More than I can say, accessories can transform a space. I already mentioned the eight high-arched windows in this space. EACH was complemented with a low table (sill height) with an art-deco shaded lamp on each table. The result was amazing. Homey, warm, yet elegant was the goal and it was accomplished. One signature of the Art Deco style was use of decorative mirrors. Needless to say, the classical style mahogany bar was bejeweled with beautiful etched and beveled mirrors the entire length of the bar. Reflecting the soft glow of the blue lights around the windows was an added advantage. A stunning touch: the entire ceiling was clad in beveled mirrored tiles.


The carpeted area beneath the low tables and bench seating was perfect. Acoustics are especially important in a gathering place like Brass, and the carpet helps absorb sound. Especially if you have high ceilings (these were 20 foot high beveled-mirrored ceilings), sound will bounce and distract from easyconversation if you don’t take steps to neutralize it.

Travertine-look porcelain tiles were chosen to run the length of the bar from the front portal to the back exit. Spills are inevitable if serving food and drinks, so again, a good choice. With such a high-end ambience, you might ask why Louie didn’t use real travertine.
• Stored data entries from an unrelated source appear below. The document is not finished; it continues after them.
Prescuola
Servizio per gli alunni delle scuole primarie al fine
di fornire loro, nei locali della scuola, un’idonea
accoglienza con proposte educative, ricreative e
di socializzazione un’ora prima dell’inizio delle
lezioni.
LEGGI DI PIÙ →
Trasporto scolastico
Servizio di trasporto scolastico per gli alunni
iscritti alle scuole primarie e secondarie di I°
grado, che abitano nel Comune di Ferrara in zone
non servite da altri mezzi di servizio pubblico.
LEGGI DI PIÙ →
It’s expensive, it’s very porous and will stain easily, and he needed something easily cleaned. Porcelain tile was the perfect choice.


Roped stanchions, a plush red carpet, lamplight shining out onto the street, all read, “you are welcome here”. Art Deco was synonymous with Hollywood glamour, and to complete the setting, these special touches were pure Hollywood. Louie thought he might keep the props only for the grand opening, but this designer highly recommended he make it a weekly occurrence on the weekends. Exciting interiors are announced by what your exterior says. Curb appeal is a reality not only for homes but businesses as well.

I think I have highlighted the major elements that offer some sound design “take-aways” for you. In this world where there is not enough attention paid to fine interior design, it’s refreshing to see an establishment proudly dressed in high fashion. Nothing left to say except “well done”!